(Records to process Opens)
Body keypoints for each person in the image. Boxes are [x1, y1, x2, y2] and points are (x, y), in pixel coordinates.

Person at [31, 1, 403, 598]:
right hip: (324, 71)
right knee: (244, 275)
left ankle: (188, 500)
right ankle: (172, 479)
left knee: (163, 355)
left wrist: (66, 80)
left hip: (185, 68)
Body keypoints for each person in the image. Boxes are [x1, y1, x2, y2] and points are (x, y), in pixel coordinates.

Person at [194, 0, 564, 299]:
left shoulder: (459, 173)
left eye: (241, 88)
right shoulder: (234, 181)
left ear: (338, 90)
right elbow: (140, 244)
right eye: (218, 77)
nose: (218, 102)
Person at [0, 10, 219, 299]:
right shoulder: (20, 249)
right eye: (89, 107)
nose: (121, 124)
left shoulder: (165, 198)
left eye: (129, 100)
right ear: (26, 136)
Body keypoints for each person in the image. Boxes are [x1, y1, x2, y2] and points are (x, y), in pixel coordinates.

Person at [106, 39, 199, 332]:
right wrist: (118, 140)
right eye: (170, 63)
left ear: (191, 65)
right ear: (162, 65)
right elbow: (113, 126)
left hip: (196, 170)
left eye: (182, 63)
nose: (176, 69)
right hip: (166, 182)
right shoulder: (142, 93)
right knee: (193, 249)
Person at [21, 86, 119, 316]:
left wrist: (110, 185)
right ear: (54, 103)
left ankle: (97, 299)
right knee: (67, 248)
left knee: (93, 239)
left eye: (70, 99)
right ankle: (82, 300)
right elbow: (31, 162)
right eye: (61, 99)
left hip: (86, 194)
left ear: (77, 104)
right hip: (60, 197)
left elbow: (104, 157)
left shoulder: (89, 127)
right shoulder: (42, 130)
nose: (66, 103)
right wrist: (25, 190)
(Records to process Closes)
## Exercise
Now repeat the data exactly, keeping every line.

## Answer area
Body keypoints for each person in the image. Boxes are [x1, y1, x2, y2] and points are (x, y), in pixel coordinates.

Person at [31, 1, 403, 598]:
right hip: (324, 71)
right knee: (244, 275)
left ankle: (188, 500)
right ankle: (172, 479)
left knee: (163, 355)
left wrist: (66, 80)
left hip: (185, 68)
Body keypoints for each person in the image. Boxes are [x1, y1, x2, y2] and points are (x, y), in pixel coordinates.

Person at [194, 0, 564, 299]:
left shoulder: (459, 173)
left eye: (241, 88)
right shoulder: (234, 181)
left ear: (338, 90)
right elbow: (140, 244)
right eye: (218, 77)
nose: (218, 102)
Person at [0, 10, 219, 299]:
right shoulder: (20, 249)
right eye: (89, 107)
nose: (121, 124)
left shoulder: (165, 198)
left eye: (129, 100)
right ear: (26, 136)
Body keypoints for each person in the image. Boxes are [x1, y1, x2, y2] and points are (x, y), in pixel coordinates.

Person at [106, 39, 199, 332]:
right wrist: (118, 140)
right eye: (170, 63)
left ear: (191, 65)
right ear: (162, 65)
right elbow: (113, 126)
left hip: (196, 170)
left eye: (182, 63)
nose: (176, 69)
right hip: (166, 182)
right shoulder: (142, 93)
right knee: (193, 249)
Person at [21, 86, 119, 316]:
left wrist: (110, 185)
right ear: (54, 103)
left ankle: (97, 299)
right knee: (67, 248)
left knee: (93, 239)
left eye: (70, 99)
right ankle: (82, 300)
right elbow: (31, 162)
right eye: (61, 99)
left hip: (86, 194)
left ear: (77, 104)
right hip: (60, 197)
left elbow: (104, 157)
left shoulder: (89, 127)
right shoulder: (42, 130)
nose: (66, 103)
right wrist: (25, 190)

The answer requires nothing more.